■ DESCRIPTION OF THE TASK: Transcribe every entry below word for word, but skip the pictures.

*** GIVEN DATA Section Begins ***

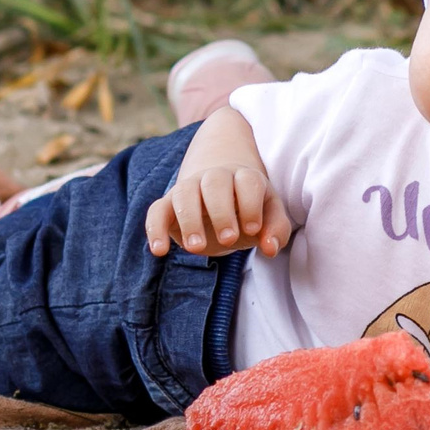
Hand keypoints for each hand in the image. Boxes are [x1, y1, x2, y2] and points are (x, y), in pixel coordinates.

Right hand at [147, 166, 293, 257]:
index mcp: (244, 178)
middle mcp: (215, 178)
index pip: (248, 182)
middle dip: (221, 212)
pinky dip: (155, 228)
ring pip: (184, 193)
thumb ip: (275, 230)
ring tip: (196, 249)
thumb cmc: (248, 207)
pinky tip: (159, 250)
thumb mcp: (268, 216)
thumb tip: (270, 248)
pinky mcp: (169, 205)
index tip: (253, 229)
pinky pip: (156, 210)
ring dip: (189, 220)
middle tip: (228, 240)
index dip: (250, 204)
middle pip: (215, 183)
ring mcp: (190, 188)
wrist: (220, 191)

*** GIVEN DATA Section Ends ***

■ RESULT OF THIS EXERCISE:
Hand keypoints for each hand in the image. Boxes are [x1, y1, x2, y2] and points are (x, y), in pixel coordinates.

Right hand at [147, 166, 293, 257]:
index mcp: (244, 178)
middle mcp: (215, 178)
index pip: (248, 182)
middle dip: (221, 212)
pinky dip: (155, 228)
ring pip: (184, 193)
thumb ip: (275, 230)
ring tip: (196, 249)
thumb cmc: (248, 207)
pinky tip: (159, 250)
thumb mcp: (268, 216)
thumb tip: (270, 248)
pinky mcp: (169, 205)
index tip: (253, 229)
pinky pip: (156, 210)
ring dip: (189, 220)
middle tip: (228, 240)
index dip: (250, 204)
middle pip: (215, 183)
ring mcp: (190, 188)
wrist: (220, 191)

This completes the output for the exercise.